8. You discover that pure, unadulterated terror is waving good-bye to your licensed teenage driver who is taking all of his/her siblings somewhere and traveling on the interstate.

9. As a corollary, you think you learned to pray when your children were little. When they’re teenagers, you really learn what prayer is all about.

10. The good news is that as they approach the end of the teens, they’ll actually say stuff like “Thanks for everything you’ve done for me.” Or, “I’ll pay for that.” Or my favorite, “I love you.”

Wednesday, November 6, 2013

Only A Little Bit Crazy

Isn't freshly cut grass beautiful? (Image from Wikimedia Commons)
The other day, I asked my husband Cal to edge the yard.

Cal said: “You know it’s November, right? The grass isn’t growing anymore.”

I said: “I know, but the edges are rough and I’ll have to look at uneven edges all winter.”

Cal: “Right.”

Me: “And, uh, you know, the grass could be mowed one last time too.”

Cal: “It’s dormant.”

Me: “But it’s messy looking. I could do it.”

Cal: “I’ll do it. But just so we’re clear, I’m only doing this because I love you.”

Me: “That works for me.”

Thankfully, I’m not the only one in our neighbor who’s obsessed with the final trim of the year. Our next-door neighbor had her grass cut yesterday. And the neighbor behind us was mowing his lawn late last night. Weird thing though…he was mowing in the dark. Pitch dark, without a flashlight, outside light, or even a street light.

But he was running his power mower all over the lawn. I’m wondering if he was doing it in the dark as a silent protest. As in, “The crazy wife wants me to mow even though the grass isn’t growing anymore. I’ll show that obsessive lunatic and mow in the dark. Ha, ha.” I’m looking forward to seeing their yard this morning. I can’t imagine how it will look. It’s got to be a completely random trim with patches of cut and uncut grass. I wonder if it will get left that way all winter. If so, I’m going to smile every time I see it. 

Friday, November 1, 2013

Driver's Education and Me

Our last child is learning to drive. Actually, he’s learned. We just haven’t given him the okay to get his license because…teenage boys and insurance, that’s a wallet shocker. So he has to wait until we need him to drive.

I don’t teach the kids how to drive, Cal does. (In our state, parents are responsible to teach their kids to drive.) I started out teaching the kids, but then during one outing, I screamed. I guess there’s nothing more freaky than having your mom scream. (Nearly driving into a large ditch will do that to me.)

I’ve been known to reach over and honk at some other car. (Yes, I believe in punitive honking, but only when my kids are driving.)

I also stomp the floorboards of the car, slamming an imaginary brake. I still do this even to my fully-licensed, driving-for-years kids. But now I pretend I’m stretching my legs. Sadly, they are not fooled.

And there are all the times that I’ve done backseat driving. Cal is the official teacher, so I sit in the back. I really try to be quiet. But, well, no one in our family believes in braking. So I tell them when to brake. And I do it forcefully. I’m just trying to protect our health and well-being. But no one else sees it that way. So I get glares and heavy sighs. Now I just grab the seat in front of me and tighten my knuckles. And the driver says, “Mom, chill!”

• _Excerpted records_
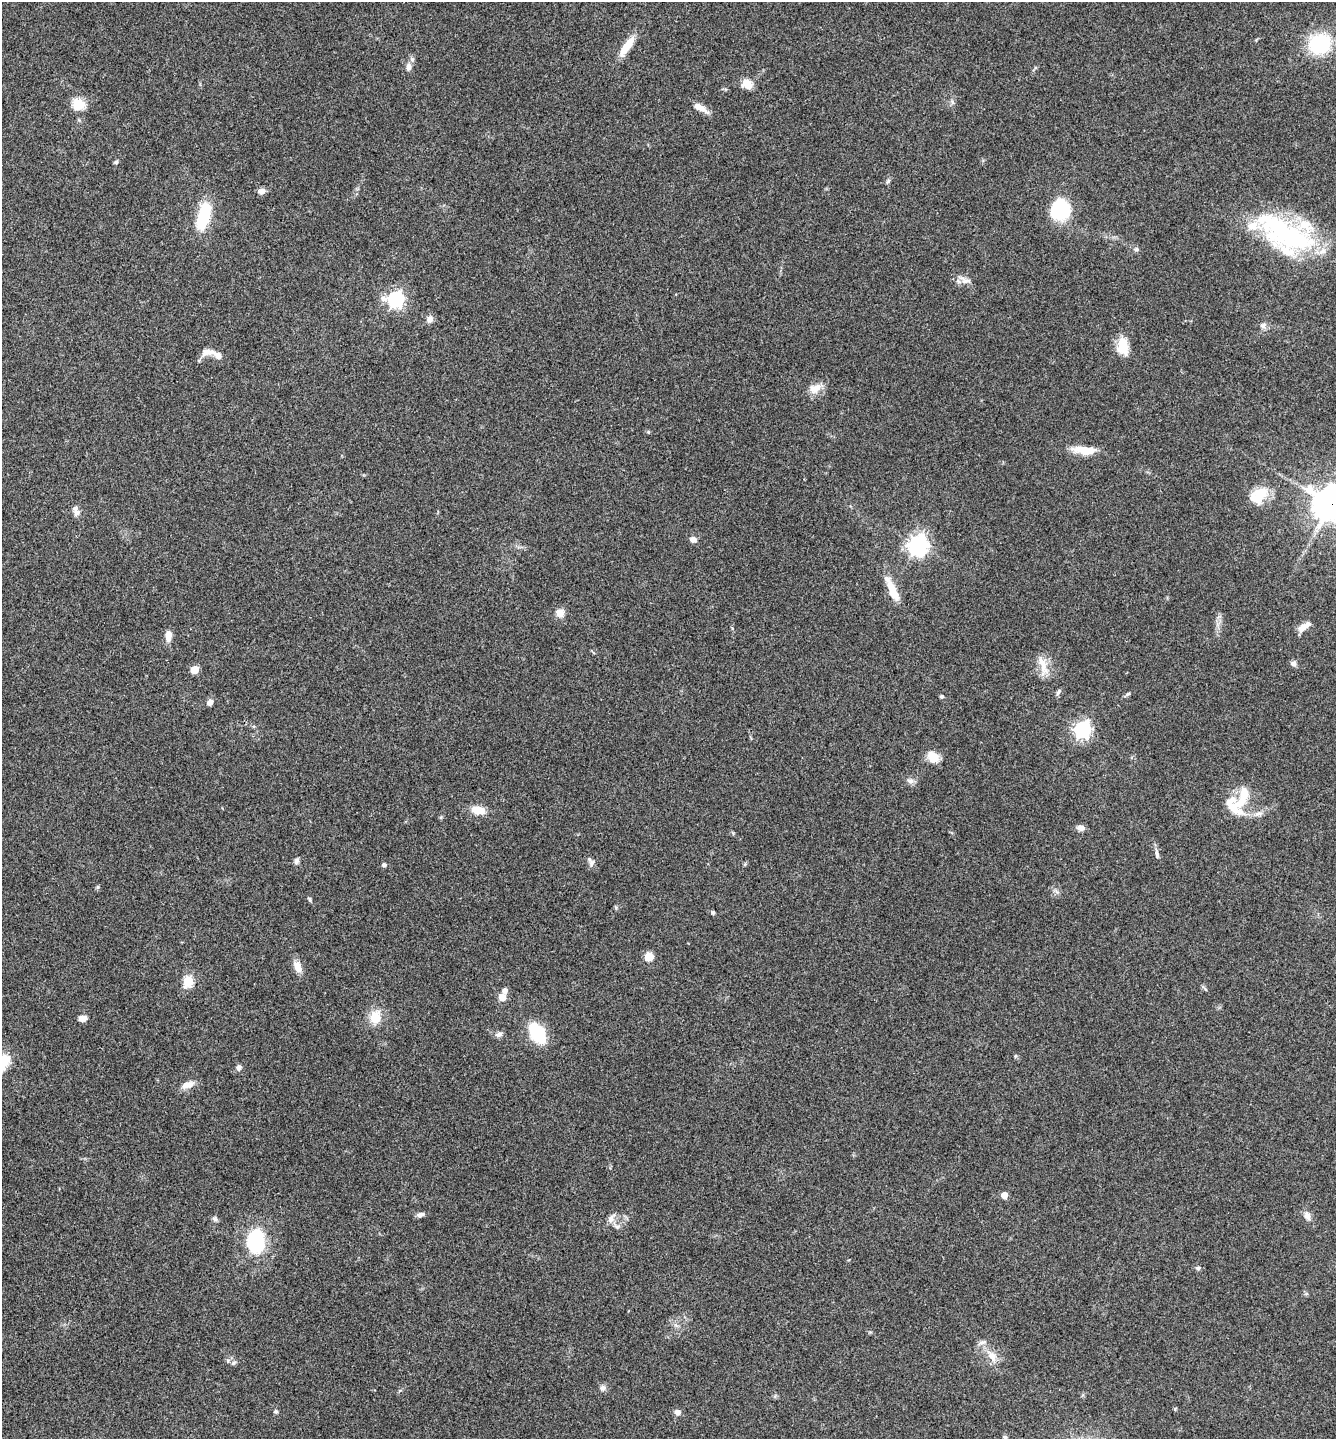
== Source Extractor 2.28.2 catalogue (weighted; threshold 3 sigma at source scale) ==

==

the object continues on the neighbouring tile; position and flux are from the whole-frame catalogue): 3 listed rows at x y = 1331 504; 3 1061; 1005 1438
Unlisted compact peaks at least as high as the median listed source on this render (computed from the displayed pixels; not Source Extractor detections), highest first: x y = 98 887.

• _Work instructions_
From the blog post on mowing and driving lessons, copy the passage starting at "Friday, November 1, 2013" and ending at "him to drive.", word for word. The data has nothing to do with this work.

• _Solved exercise_
Friday, November 1, 2013

Driver's Education and Me

Our last child is learning to drive. Actually, he’s learned. We just haven’t given him the okay to get his license because…teenage boys and insurance, that’s a wallet shocker. So he has to wait until we need him to drive.